TASK PROMPT :: Please find each line below that contains the word "stomach" and copy every such line in full.

[start EXCERPTED DATA]

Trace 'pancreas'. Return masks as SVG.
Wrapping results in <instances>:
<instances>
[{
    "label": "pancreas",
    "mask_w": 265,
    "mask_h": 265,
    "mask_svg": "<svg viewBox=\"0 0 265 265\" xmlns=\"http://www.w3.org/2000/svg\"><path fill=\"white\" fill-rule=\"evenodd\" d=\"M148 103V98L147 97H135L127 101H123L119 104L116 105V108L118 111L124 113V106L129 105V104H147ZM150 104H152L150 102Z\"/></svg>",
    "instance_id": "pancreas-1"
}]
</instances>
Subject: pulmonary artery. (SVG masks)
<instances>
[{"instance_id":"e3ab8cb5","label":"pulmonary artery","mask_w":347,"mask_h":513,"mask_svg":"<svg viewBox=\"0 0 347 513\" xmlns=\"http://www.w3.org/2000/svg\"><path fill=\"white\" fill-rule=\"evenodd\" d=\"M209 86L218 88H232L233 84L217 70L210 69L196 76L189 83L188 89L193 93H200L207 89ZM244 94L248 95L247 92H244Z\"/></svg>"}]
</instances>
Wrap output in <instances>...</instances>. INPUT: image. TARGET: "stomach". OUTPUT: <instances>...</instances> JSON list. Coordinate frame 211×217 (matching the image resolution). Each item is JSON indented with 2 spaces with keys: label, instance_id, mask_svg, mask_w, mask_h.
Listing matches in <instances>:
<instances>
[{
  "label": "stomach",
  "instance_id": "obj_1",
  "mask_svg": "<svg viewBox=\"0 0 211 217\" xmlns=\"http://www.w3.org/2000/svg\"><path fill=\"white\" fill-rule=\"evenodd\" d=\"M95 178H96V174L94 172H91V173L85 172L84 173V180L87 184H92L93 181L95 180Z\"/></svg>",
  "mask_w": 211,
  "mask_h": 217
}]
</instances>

[end EXCERPTED DATA]

FULL ANSWER ::
Wrap output in <instances>...</instances>. INPUT: image. TARGET: "stomach". OUTPUT: <instances>...</instances> JSON list. Coordinate frame 211×217 (matching the image resolution). Each item is JSON indented with 2 spaces with keys: label, instance_id, mask_svg, mask_w, mask_h.
  "label": "stomach",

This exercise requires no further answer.